- _Instructions for the task_
State how many lines in the records contain the string "Linux", with case counting, and reply with only that number.

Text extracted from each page
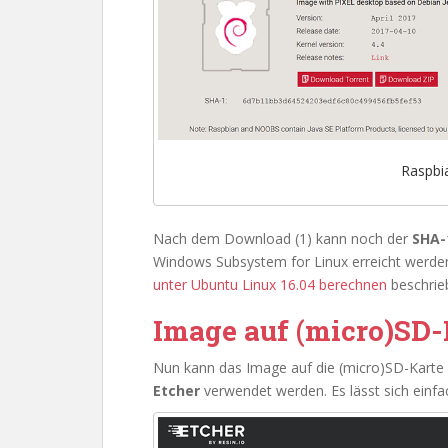
Raspbi
Nach dem Download (1) kann noch der
SHA-
Windows Subsystem for Linux erreicht werden
unter Ubuntu Linux 16.04 berechnen
beschrie
Image auf (micro)SD-
Nun kann das Image auf die (micro)SD-Kart
Etcher
verwendet werden. Es lässt sich einfa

- _Response to the exercise_
2